Task to carry out
The output must reproduce each line of the data word for word.

[Records from a collection]
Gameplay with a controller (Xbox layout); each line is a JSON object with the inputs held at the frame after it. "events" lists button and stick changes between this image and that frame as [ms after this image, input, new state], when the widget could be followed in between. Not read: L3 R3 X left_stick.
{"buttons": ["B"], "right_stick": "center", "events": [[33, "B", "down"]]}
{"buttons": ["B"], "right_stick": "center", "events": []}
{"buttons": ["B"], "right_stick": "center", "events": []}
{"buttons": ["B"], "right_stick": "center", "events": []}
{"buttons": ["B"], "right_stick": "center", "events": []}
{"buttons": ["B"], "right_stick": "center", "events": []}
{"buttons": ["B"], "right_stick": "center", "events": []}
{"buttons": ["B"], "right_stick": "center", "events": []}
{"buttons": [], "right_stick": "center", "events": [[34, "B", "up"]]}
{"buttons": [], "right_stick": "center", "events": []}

Exercise answer
Gameplay with a controller (Xbox layout); each line is a JSON object with the inputs held at the frame after it. "events" lists button and stick changes between this image and that frame as [ms after this image, input, new state], when the widget could be followed in between. Not read: L3 R3 X left_stick.
{"buttons": ["B"], "right_stick": "center", "events": [[33, "B", "down"]]}
{"buttons": ["B"], "right_stick": "center", "events": []}
{"buttons": ["B"], "right_stick": "center", "events": []}
{"buttons": ["B"], "right_stick": "center", "events": []}
{"buttons": ["B"], "right_stick": "center", "events": []}
{"buttons": ["B"], "right_stick": "center", "events": []}
{"buttons": ["B"], "right_stick": "center", "events": []}
{"buttons": ["B"], "right_stick": "center", "events": []}
{"buttons": [], "right_stick": "center", "events": [[34, "B", "up"]]}
{"buttons": [], "right_stick": "center", "events": []}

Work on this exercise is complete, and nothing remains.